==== Texto fornecido
Sair da crise das dívidas

Foto Paulete Matos

A única medida que é preciso tomar unilateralmente é  financiar o défice de outra forma que não seja pela emissão nos mercados  financeiros. Junto com isso, a socialização dos bancos e a anulação da  dívida ilegítima. Artigo de Michel Husson.

Compreende-se melhor hoje o que seria necessário fazer para desbloquear a situação: monetizar os défices públicos. Isto quer dizer na prática que o Banco Central Europeu, ou os bancos centrais de cada país, devem poder comprar os títulos da dívida emitidos pelos Estados para financiar o défice orçamental. É, com efeito, o único meio que os Estados têm de evitar os mercados financeiros que lhe exigem taxas de juros extravagantes.
========
==== Dados fornecidos
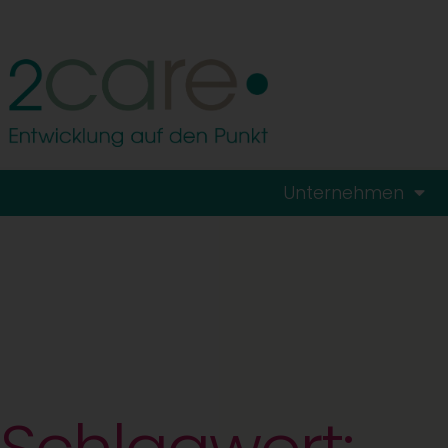
Unternehmen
========
Questões a resolver –
1/ Responda às perguntas seguintes com base no texto sobre a crise das dívidas:
(a) Que duas medidas o texto junta ao financiamento do défice por outra via que não a emissão nos mercados financeiros?
(b) Que instituições, segundo o texto, devem poder comprar os títulos da dívida emitidos pelos Estados?
(c) O que exigem os mercados financeiros aos Estados?
2/ Atualize o trecho do texto sobre a crise das dívidas de "Sair da crise" a "de juros extravagantes.", escrevendo "BCE" em lugar de "Banco Central Europeu".
3/ Traduza para o inglês a seguinte frase do texto sobre a crise das dívidas: "Compreende-se melhor hoje o que seria necessário fazer para desbloquear a situação: monetizar os défices públicos."

Respostas às tarefas –
1/
(a) A socialização dos bancos e a anulação da dívida ilegítima.
(b) O Banco Central Europeu ou os bancos centrais de cada país.
(c) Taxas de juros extravagantes.

2/
Sair da crise das dívidas

Foto Paulete Matos

A única medida que é preciso tomar unilateralmente é  financiar o défice de outra forma que não seja pela emissão nos mercados  financeiros. Junto com isso, a socialização dos bancos e a anulação da  dívida ilegítima. Artigo de Michel Husson.

Compreende-se melhor hoje o que seria necessário fazer para desbloquear a situação: monetizar os défices públicos. Isto quer dizer na prática que o BCE, ou os bancos centrais de cada país, devem poder comprar os títulos da dívida emitidos pelos Estados para financiar o défice orçamental. É, com efeito, o único meio que os Estados têm de evitar os mercados financeiros que lhe exigem taxas de juros extravagantes.

3/ Today it is better understood what would need to be done to unblock the situation: monetizing public deficits.